Version Date Type Turns Key Result Report
v0.4.0 2026-04-01 Indexed project 55 100% RESOLVE, 12.1x efficiency Full Report
v0.2.2-3 2026-03-27 Conversation 360 76.1% savings Full Report
v0.2.2-2 2026-03-27 Conversation 360 76.1% savings Full Report
v0.2.2-1 2026-03-27 Conversation 360 76.1% savings Full Report

v0.4.0 — Indexed Project Benchmarks

Category Scores

Category What it proves Score
RESOLVE Answers questions requiring project context 100%
GROUND Prevents hallucination with verified data 92%
RECALL Remembers user-stated facts across turns 67%
FOCUS Sends only relevant context, respects budget 100%
ADAPT Handles topic changes cleanly 100%

Approach Comparison (RESOLVE, 13 turns)

Approach Can Answer Avg Input Tokens Avg Steps
Stateless LLM 8% -- --
Agent + Tools 100% 7,462 2.8
Acervo 100% 616 0

12.1x fewer tokens than an agent approach for the same questions.

Component Health

Component Score
S1 Intent 78%
S2 Activation 56%
S3 Budget 32%
S3 Quality 81%

Test Projects

Project Domain Content
P1 — TODO App Source code 31 TypeScript/React files
P2 — Literature Prose Sherlock Holmes epub (public domain)
P3 — PM Docs Project management 11 markdown files

For detailed methodology, see the Benchmark Guide.

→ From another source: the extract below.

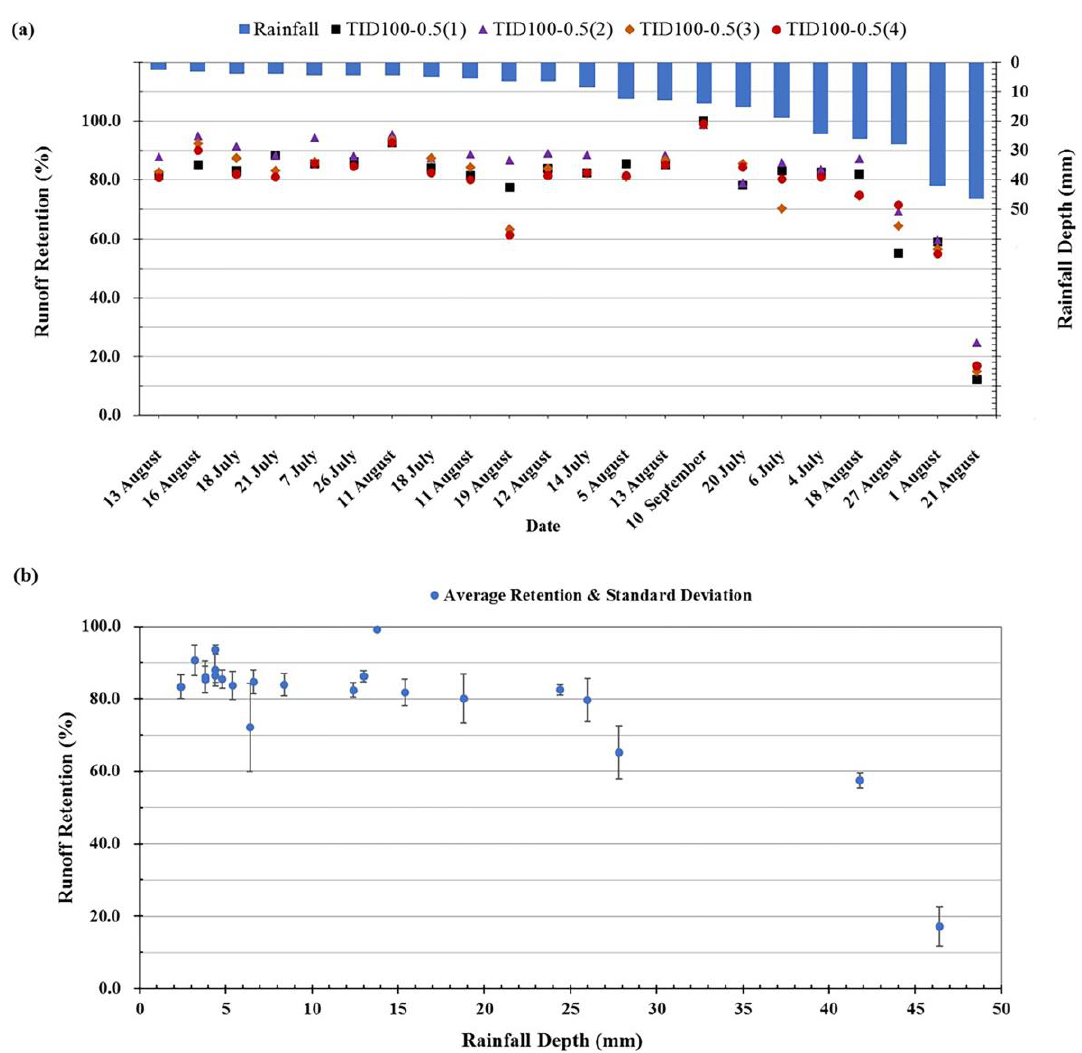
Figure 2. For the four TID100-0.5 modules: ( a ) runoff retention rates for 22 rainfall events and 6-h MIDPs (sorted by depth); ( b ) average retention rates and standard deviation for each event.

v0.2.x — Conversation Benchmarks

# Scenario Turns Description
1 Developer Workflow 60 Programming questions, debugging, code review
2 Literature & Comics 60 Character tracking, plot analysis, cross-references
3 Academic Research 60 Citations, methodology, multi-domain synthesis
4 Mixed Domains 60 Rapid topic switching across unrelated subjects
5 SaaS Founder (100t) 60 Long-form business context, metrics, strategy
6 Product Manager 60 Real-world PM workflow, stakeholder tracking

Generating Reports

# Indexed project benchmarks (v0.4+, requires LM Studio + Ollama)
pytest tests/integration/test_benchmarks.py -v -s

# Conversation benchmarks (v0.2-v0.3)
python -m tests.integration.run_benchmarks --format html
python -m tests.integration.export_report --tier full --open

After generating, copy reports to docs/benchmarks/vX.Y.Z/ and update this page.